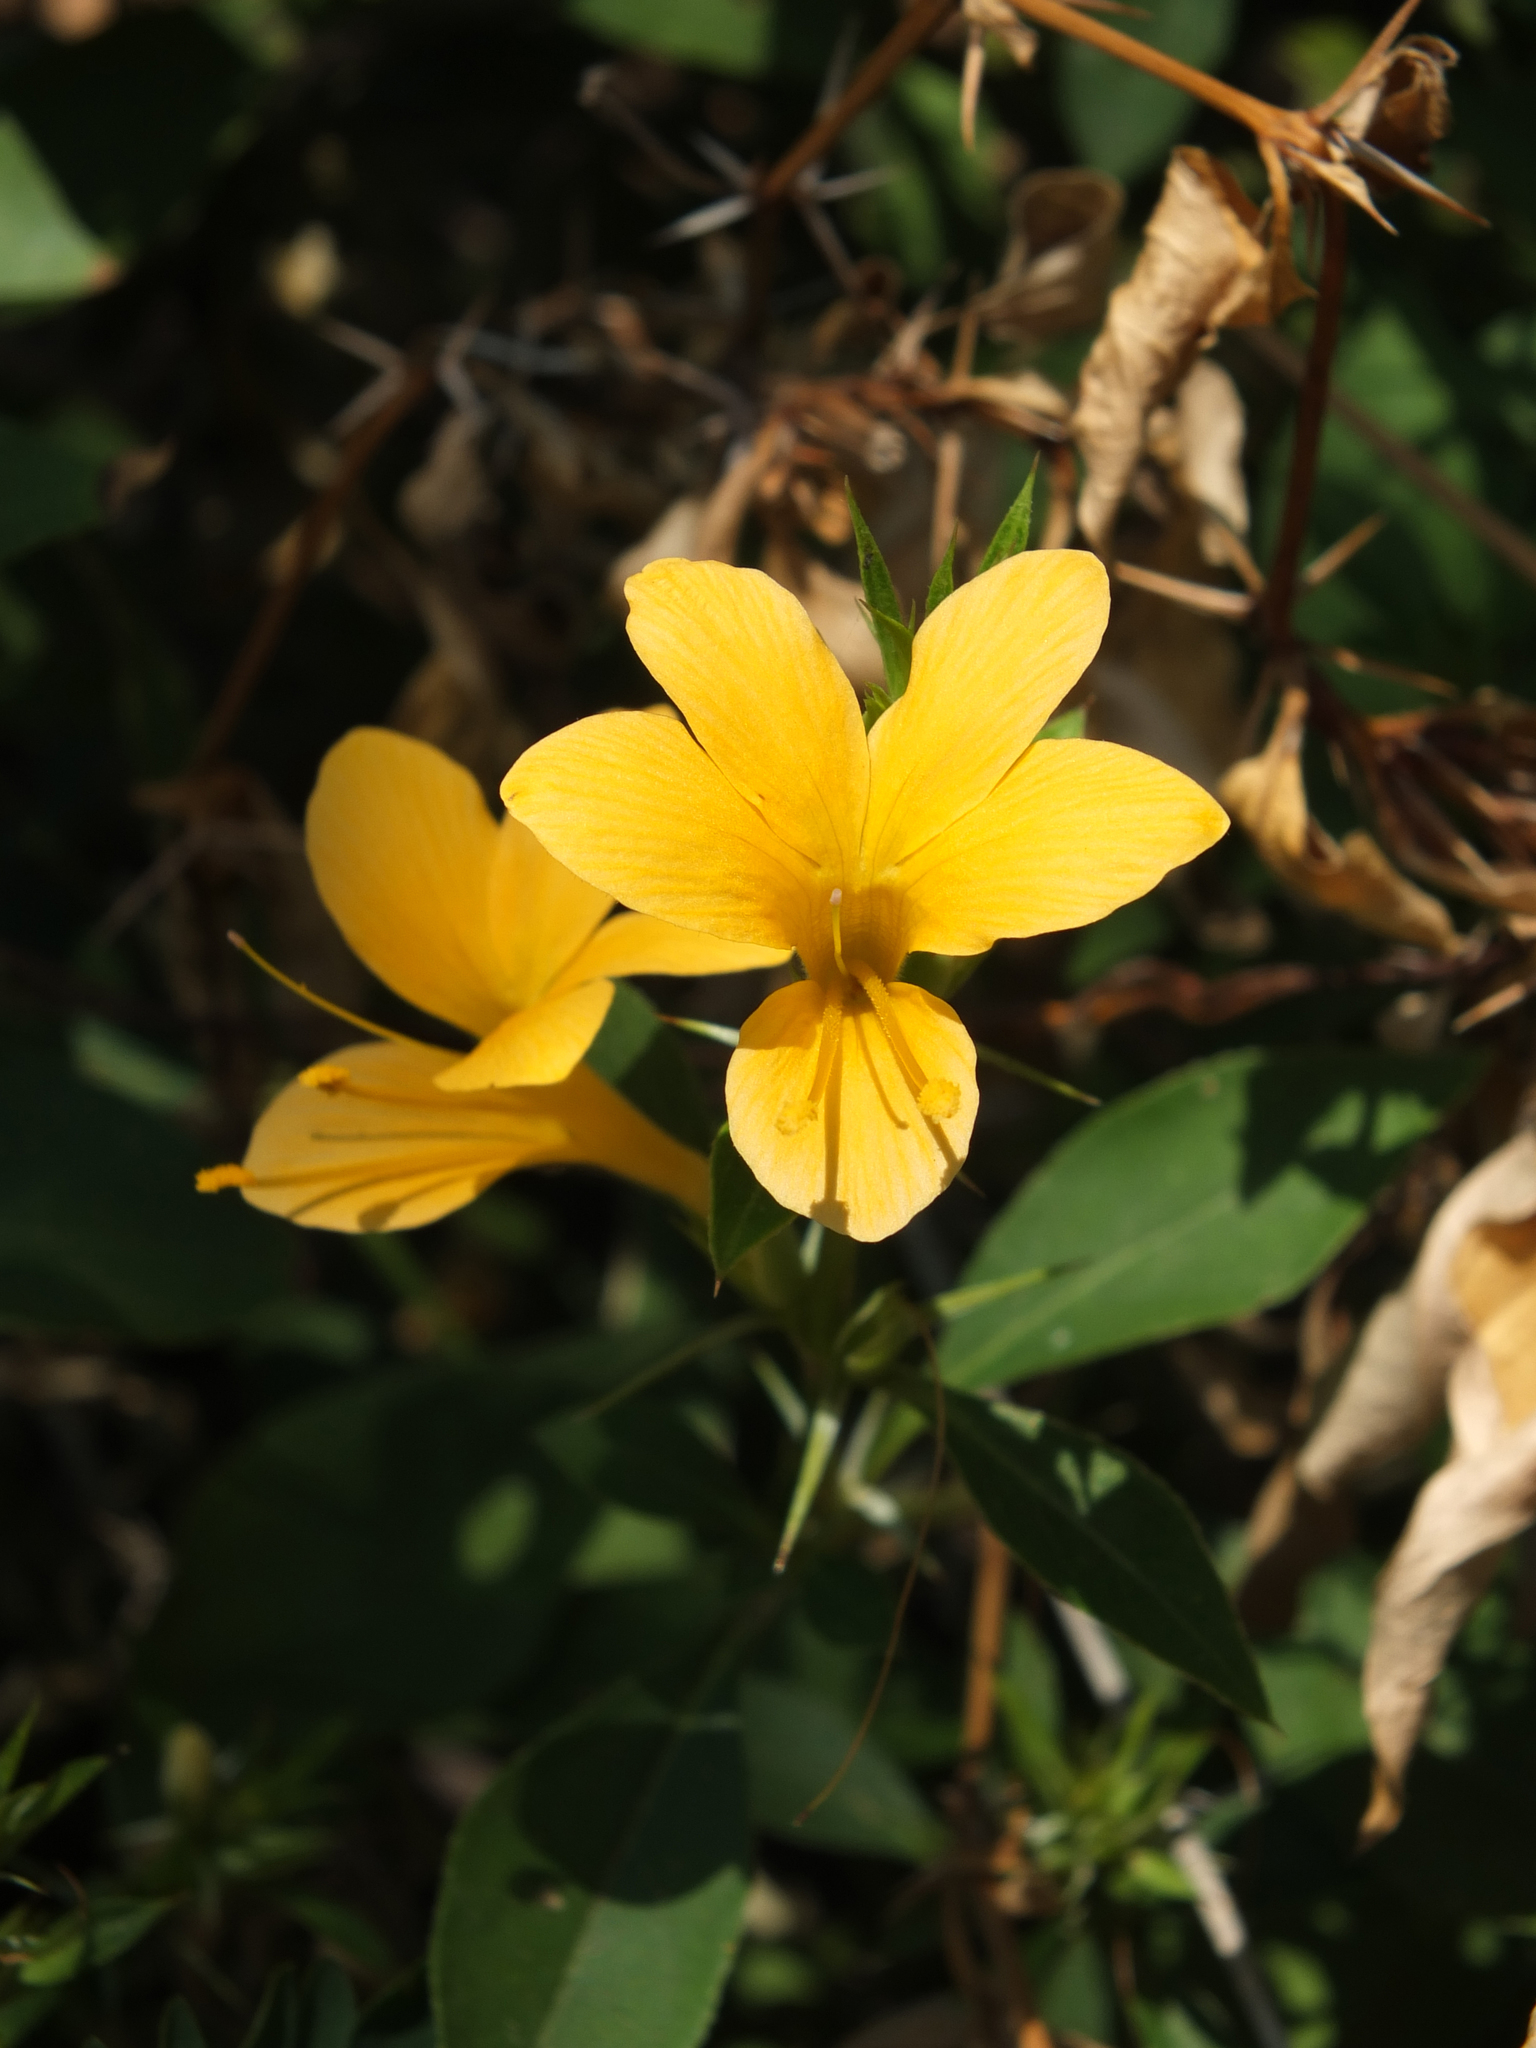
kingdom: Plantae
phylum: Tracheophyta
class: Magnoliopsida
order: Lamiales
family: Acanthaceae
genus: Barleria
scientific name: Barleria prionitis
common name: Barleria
--
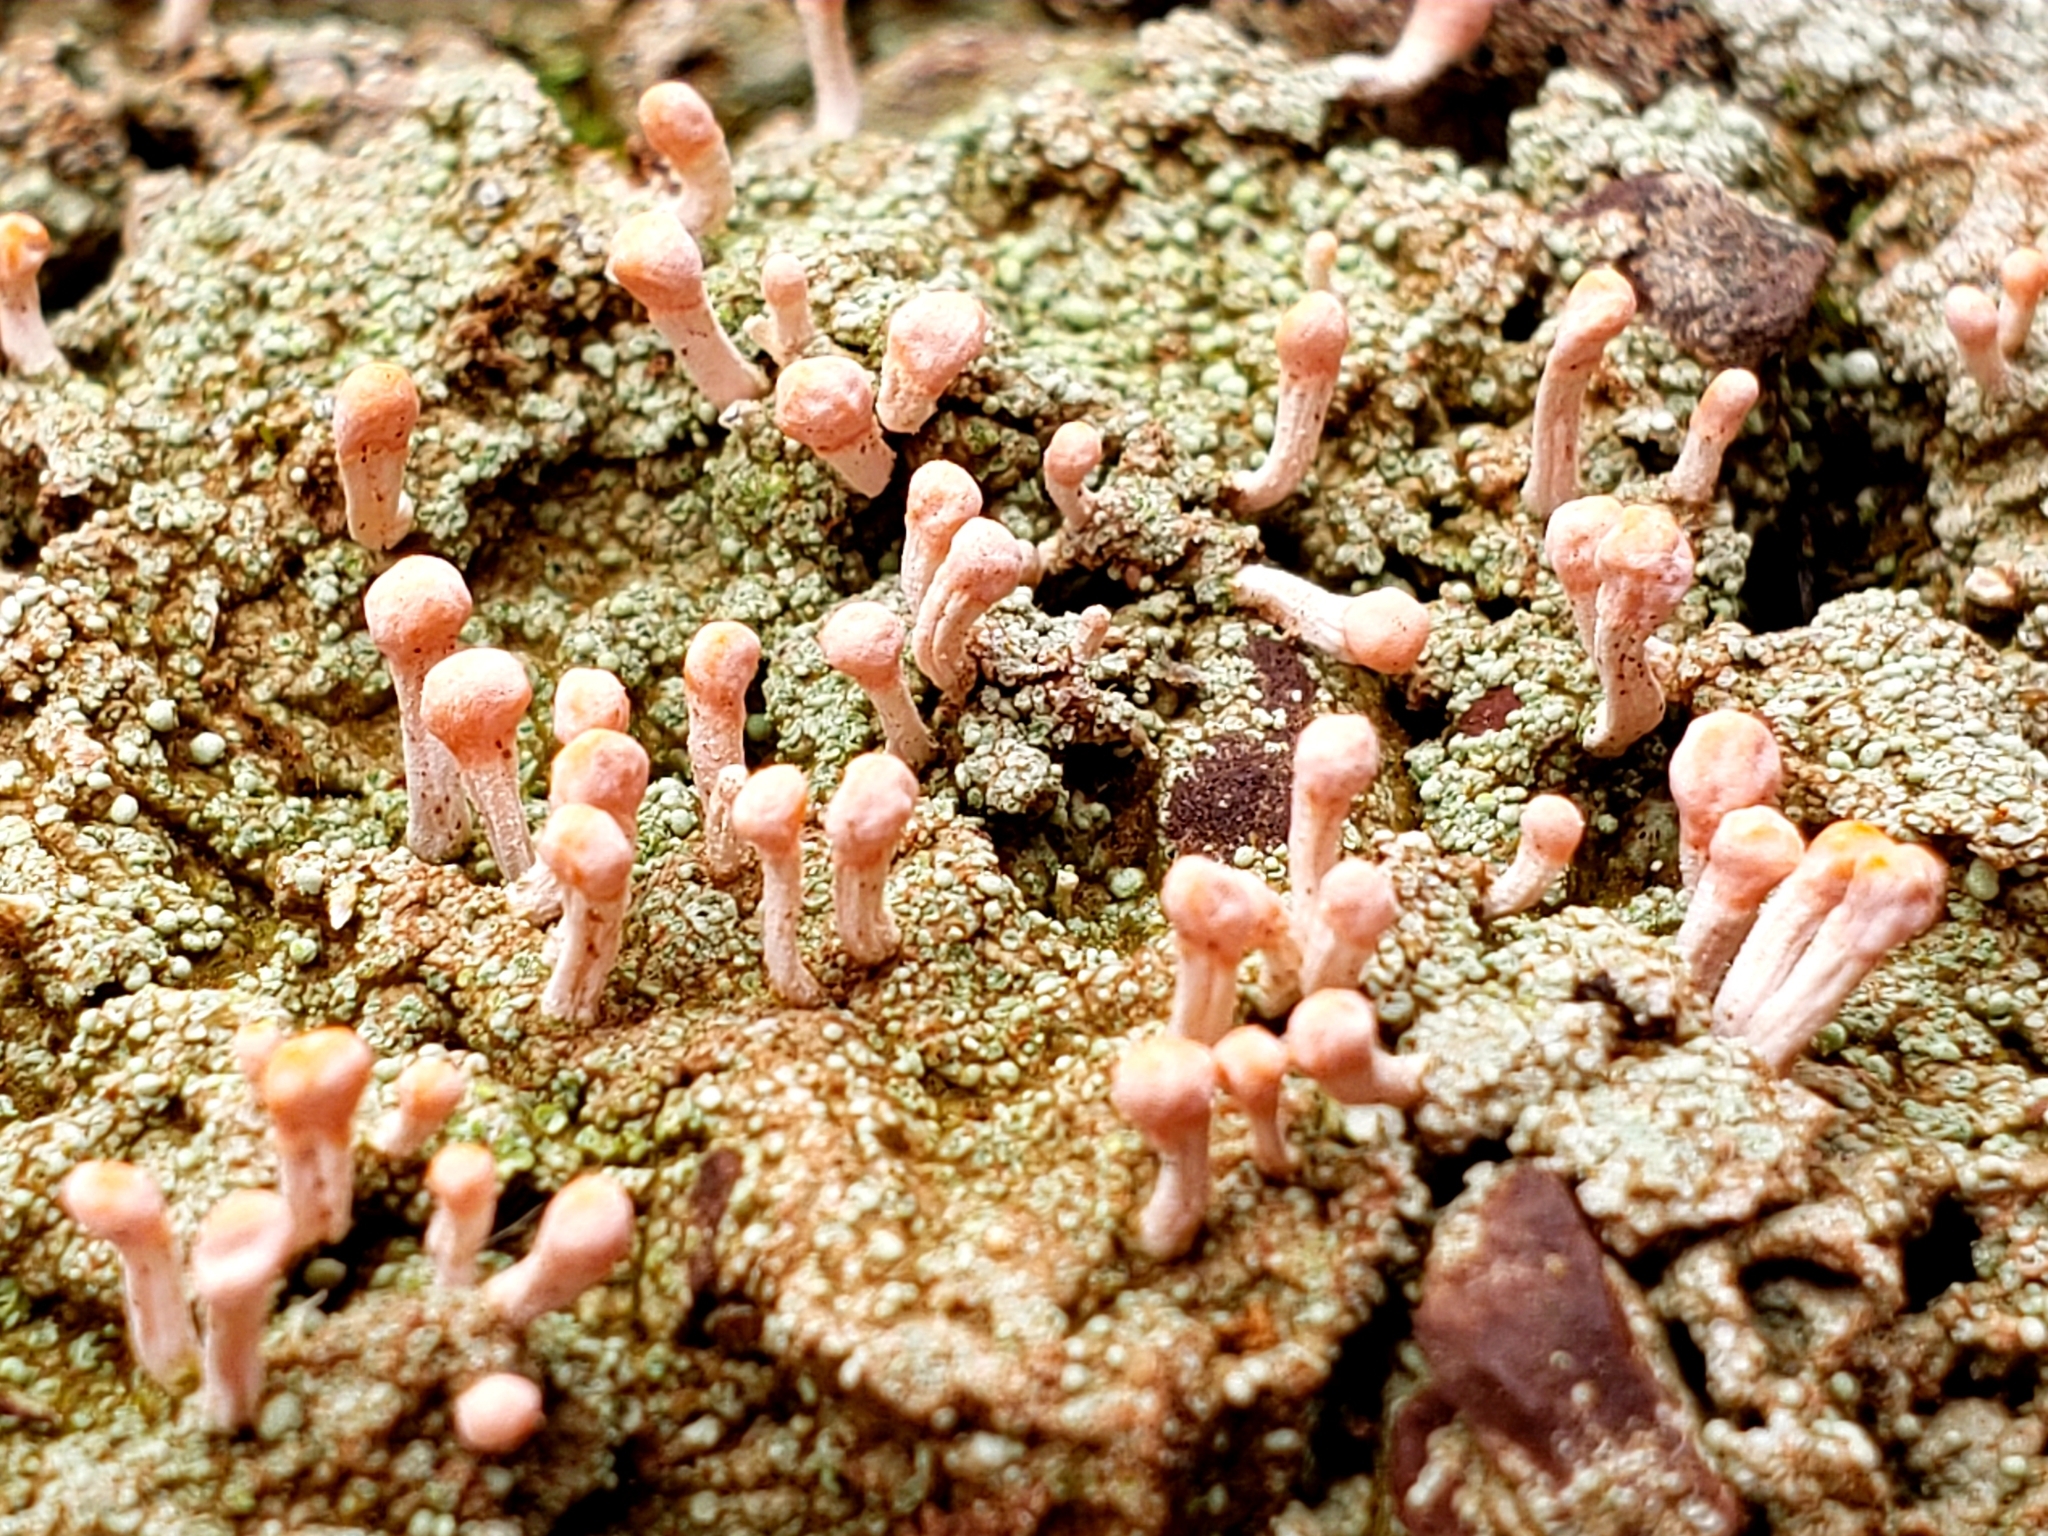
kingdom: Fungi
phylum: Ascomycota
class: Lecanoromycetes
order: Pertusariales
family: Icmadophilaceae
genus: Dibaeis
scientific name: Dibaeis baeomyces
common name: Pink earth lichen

PROBLEM TO WORK ON> Lay out as a Markdown table, with columns headed Row and Entry, the lines of the records that run from the line containing "kingdom: Plantae" through the line containing "scientific name: Barleria prionitis", both included, numbering each row and leaving out any blank lines.

RESULT>
| Row | Entry |
|---|---|
| 1 | kingdom: Plantae |
| 2 | phylum: Tracheophyta |
| 3 | class: Magnoliopsida |
| 4 | order: Lamiales |
| 5 | family: Acanthaceae |
| 6 | genus: Barleria |
| 7 | scientific name: Barleria prionitis |